Although Lipsitz expertly analyzes what he calls the diachronic contexts for specific cultural productions, his argument could be strengthened by examining audience reactions to works outside of their immediate temporal construction. For example, in his discussion of Picnic (1955), he argues that the film depicts threats to the model version of family life, and compares it to 1979’s Kramer vs. Kramer. But what remains unclear is how an audience from 1979 or 1990 would view Picnic because its specific messages may seem archaic or inassimilable to audiences in later decades. If Lipsitz had explored Picnic’s ideological formulations within the context of 1990 politics, his arguments about diachronic dynamism would be substantially more formidable, especially if he was able to reveal significant continuities between Picnic and later works. More importantly, this would expand his arguments about the value of popular culture as historical artifacts because those artifacts would take on different meanings for different times: he would be able to argue that because 1990 is significantly different than 1955, audiences should perceive the messages of Picnic in predictable and identifiable ways. This decentered temporal scope could apply to any of the works Lipsitz refers to in the book, broadening his diachronic lens across the cultural sweep of history rather than limiting it to specific historical moments.

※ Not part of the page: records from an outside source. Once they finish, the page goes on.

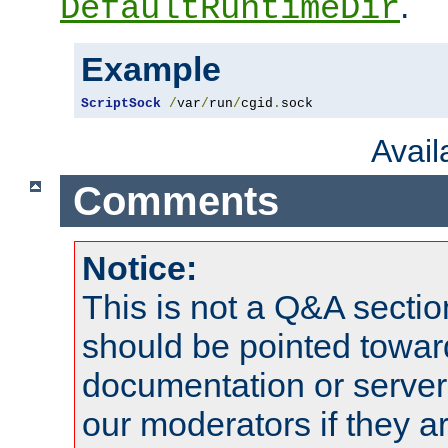
.
DefaultRuntimeDir
Example
ScriptSock
/
var
/
run
/
cgid
.
sock
Avai
Comments
Notice:
This is not a Q&A sect
should be pointed towar
documentation or serve
our moderators if they a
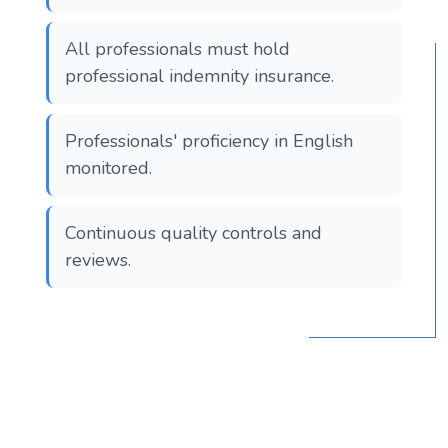
All professionals must hold
professional indemnity insurance.
Professionals' proficiency in English
monitored.
Continuous quality controls and
reviews.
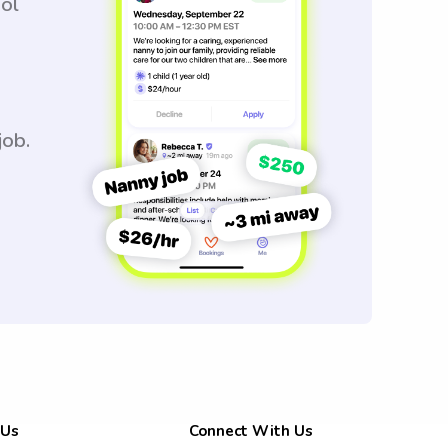
ool
job.
 Us
Connect With Us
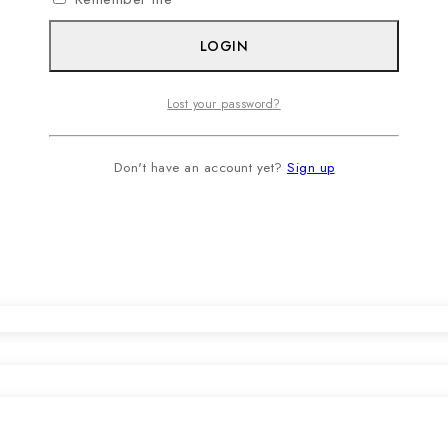
LOGIN
Lost your password?
Don't have an account yet?
Sign up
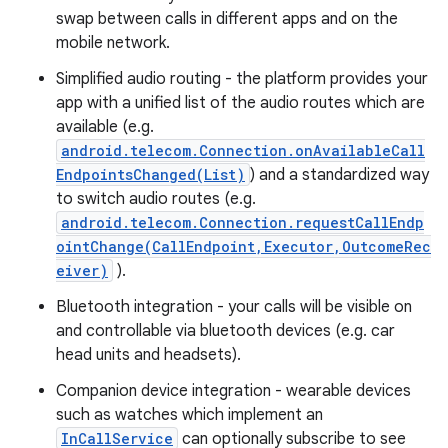
swap between calls in different apps and on the
mobile network.
Simplified audio routing - the platform provides your
app with a unified list of the audio routes which are
available (e.g.
android.telecom.Connection.onAvailableCall
EndpointsChanged(List)
) and a standardized way
to switch audio routes (e.g.
nits
android.telecom.Connection.requestCallEndp
ointChange(CallEndpoint,Executor,OutcomeRec
eiver)
).
Bluetooth integration - your calls will be visible on
and controllable via bluetooth devices (e.g. car
head units and headsets).
Companion device integration - wearable devices
such as watches which implement an
InCallService
can optionally subscribe to see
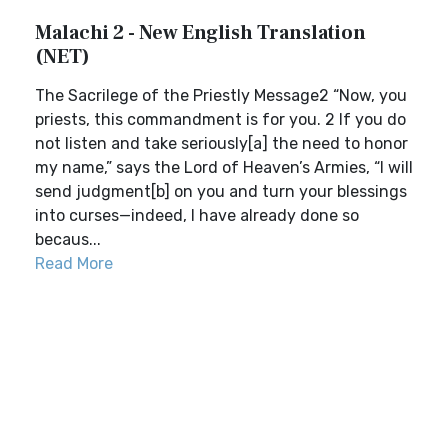
Malachi 2 - New English Translation
(NET)
The Sacrilege of the Priestly Message2 “Now, you
priests, this commandment is for you. 2 If you do
not listen and take seriously[a] the need to honor
my name,” says the Lord of Heaven’s Armies, “I will
send judgment[b] on you and turn your blessings
into curses—indeed, I have already done so
becaus...
Read More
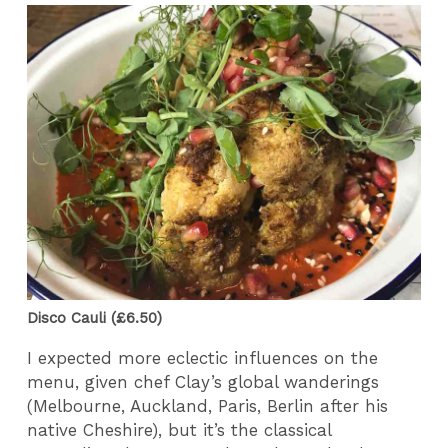
Disco Cauli (£6.50)
I expected more eclectic influences on the
menu, given chef Clay’s global wanderings
(Melbourne, Auckland, Paris, Berlin after his
native Cheshire), but it’s the classical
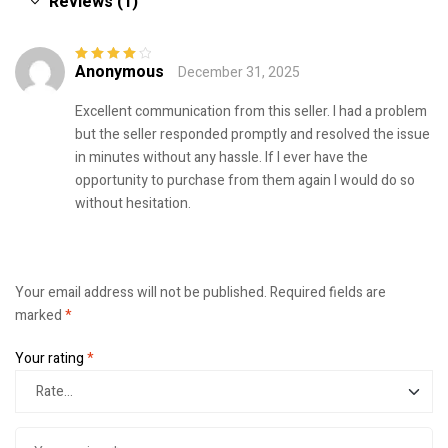
Reviews (1)
Anonymous
December 31, 2025
Rated
4
out
of 5
Excellent communication from this seller. I had a problem
but the seller responded promptly and resolved the issue
in minutes without any hassle. If I ever have the
opportunity to purchase from them again I would do so
without hesitation.
Your email address will not be published.
Required fields are
marked
*
Your rating
*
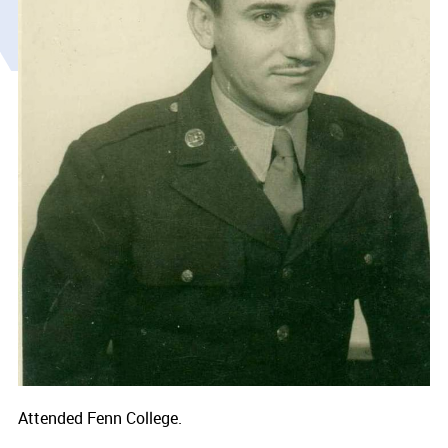
Attended Fenn College.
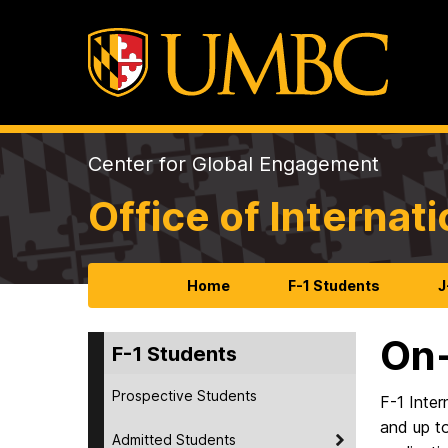
Center for Global Engagement
Office of Internat
Home
F-1 Students
J
On
F-1 Students
Prospective Students
F-1 Inter
and up t
Admitted Students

Time Passages is a fascinating and compelling analysis of the value and complexity of popular culture for historians. Lipsitz’s critique is neither unidirectional nor uncomplicated, but instead demonstrates how pop culture embodies both the values of the dominant culture as well as the immanent critique of those values inherent within appeals to an imagined past. By drawing on this notion of collective memory, Lipsitz problematizes historians’ narratives that have solipsistically treated popular culture as merely a vehicle for ideological assimilation without considering how aggrieved peoples can re-appropriate cultural forms for their own purposes. This book is indispensable for cultural historians, practitioners of American Studies, and studies of the subaltern.